AAG Names Peter Bol Its 2015 Honorary Geographer

April 6, 2015

The Association of American Geographers has named Peter Bol as its 2015 Honorary Geographer. Bol is the Vice Provost for Advances in Learning and the Charles H. Carswell Professor of East Asian Languages and Civilizations at Harvard University. In making its selection, the AAG recognized Bol’s leadership role and engagement with the AAG to build university-wide support for geospatial analysis in teaching and research at Harvard University, and the resulting establishment of the Harvard Center for Geographic Analysis, of which he was its first and extraordinarily successful director.

In addition to founding and developing the CGA, Bol’s long career of distinguished scholarship on the history and geography of China is of great interest to geographers and has contributed to a better understanding of China among geographers. Finally, his sustained and innovative research and scholarship in the field of historical GIS has helped shape and advance the discipline of geography. As director of the China Historical Geographic Information Systems project, a collaboration between Harvard and Fudan University in Shanghai to create a GIS for 2000 years of Chinese history, Bol pioneered interdisciplinary tools, methods, and approaches that have opened fruitful new pathways for discovery and understanding for both historians and geographers.

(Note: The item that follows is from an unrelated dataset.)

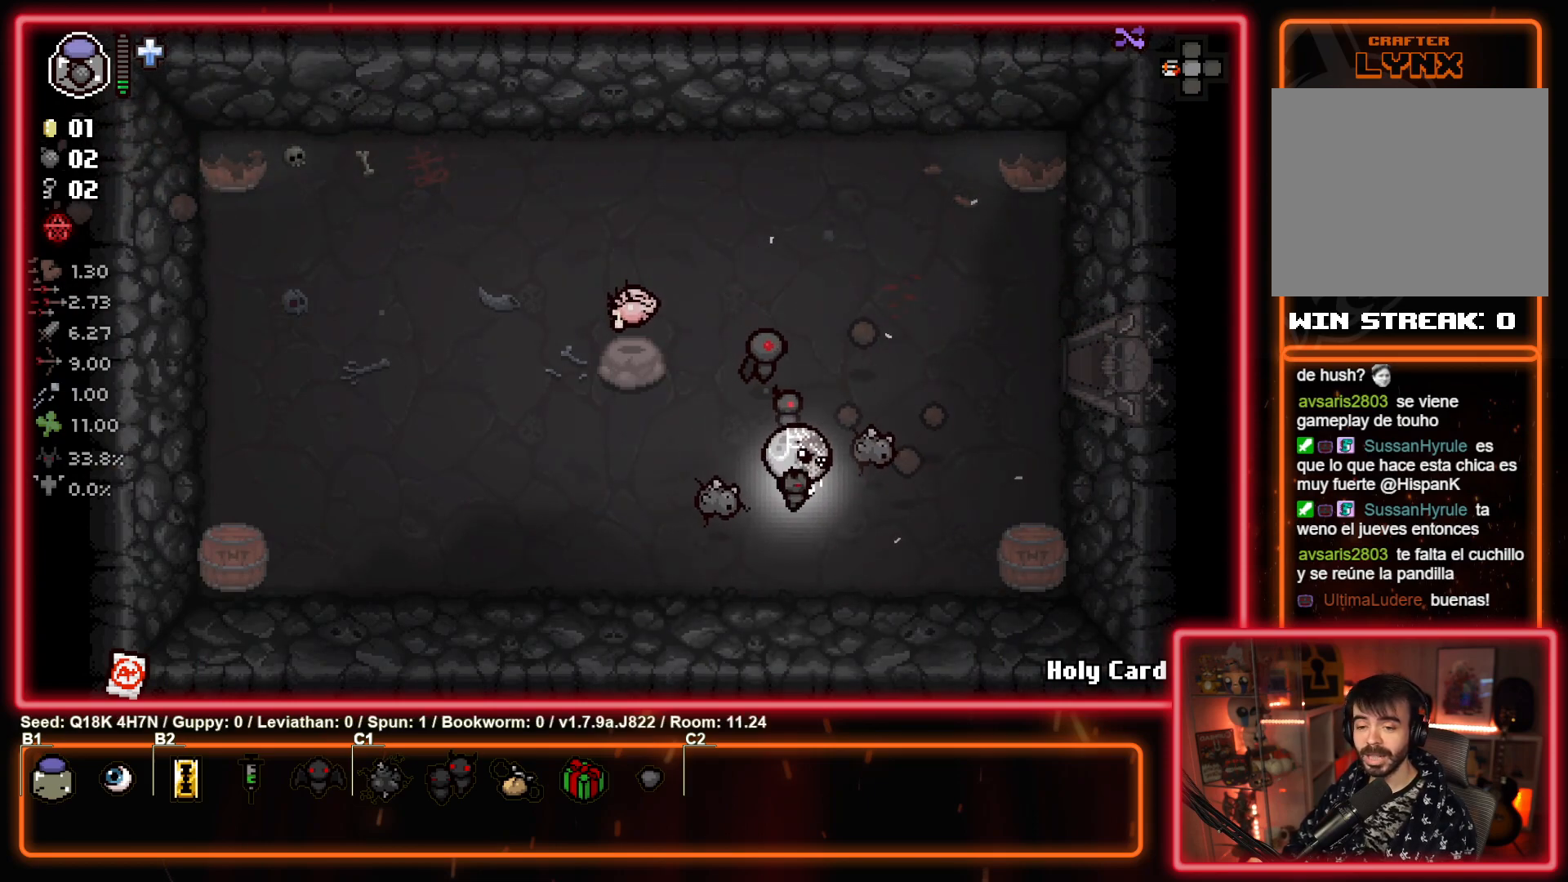
{"buttons": [], "left_stick": "left", "events": [[100, "left_stick", "down"], [117, "CIRCLE", "down"], [183, "left_stick", "left"], [267, "CIRCLE", "up"], [267, "left_stick", "center"], [433, "left_stick", "left"]]}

AAG Executive Director Douglas Richardson will confer the 2015 AAG Honorary Geographer Award upon Peter K. Bol at the 2015 AAG Annual Meeting in Chicago during the “Launch of the AAG GeoHumanities Journal” session on Thursday, April 23. The session begins at 1:20 p.m. in the Gold Coast room at the Hyatt Regency Chicago. Learn more.

Every year, AAG bestows its Honorary Geographer Award on an individual to recognize excellence in the arts, research, teaching, and writing on geographic topics by non-geographers. Previous awardees have included biologist Stephen J. Gould, architect Maya Lin, Nobel Laureate in economics Paul Krugman, sociologist Saskia Sassen, economist Jeffrey Sachs, and authors Calvin Trillin, Charles Mann, Barbara Kingsolver and Barry Lopez, among others.